*** Opening of Task data ***

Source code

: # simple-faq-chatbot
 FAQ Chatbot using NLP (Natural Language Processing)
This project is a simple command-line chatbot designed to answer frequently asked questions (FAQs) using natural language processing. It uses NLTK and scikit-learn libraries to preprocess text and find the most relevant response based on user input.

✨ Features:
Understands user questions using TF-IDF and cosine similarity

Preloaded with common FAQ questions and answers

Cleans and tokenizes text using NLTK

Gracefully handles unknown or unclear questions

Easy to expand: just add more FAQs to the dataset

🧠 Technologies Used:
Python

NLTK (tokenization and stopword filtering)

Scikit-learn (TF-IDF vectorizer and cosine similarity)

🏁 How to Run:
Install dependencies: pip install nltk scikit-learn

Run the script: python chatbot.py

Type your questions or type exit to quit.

*** Close of Task data ***

Task to carry out —
Could you retype every line of the data exactly?

Finished exercise —
Source code

: # simple-faq-chatbot
 FAQ Chatbot using NLP (Natural Language Processing)
This project is a simple command-line chatbot designed to answer frequently asked questions (FAQs) using natural language processing. It uses NLTK and scikit-learn libraries to preprocess text and find the most relevant response based on user input.

✨ Features:
Understands user questions using TF-IDF and cosine similarity

Preloaded with common FAQ questions and answers

Cleans and tokenizes text using NLTK

Gracefully handles unknown or unclear questions

Easy to expand: just add more FAQs to the dataset

🧠 Technologies Used:
Python

NLTK (tokenization and stopword filtering)

Scikit-learn (TF-IDF vectorizer and cosine similarity)

🏁 How to Run:
Install dependencies: pip install nltk scikit-learn

Run the script: python chatbot.py

Type your questions or type exit to quit.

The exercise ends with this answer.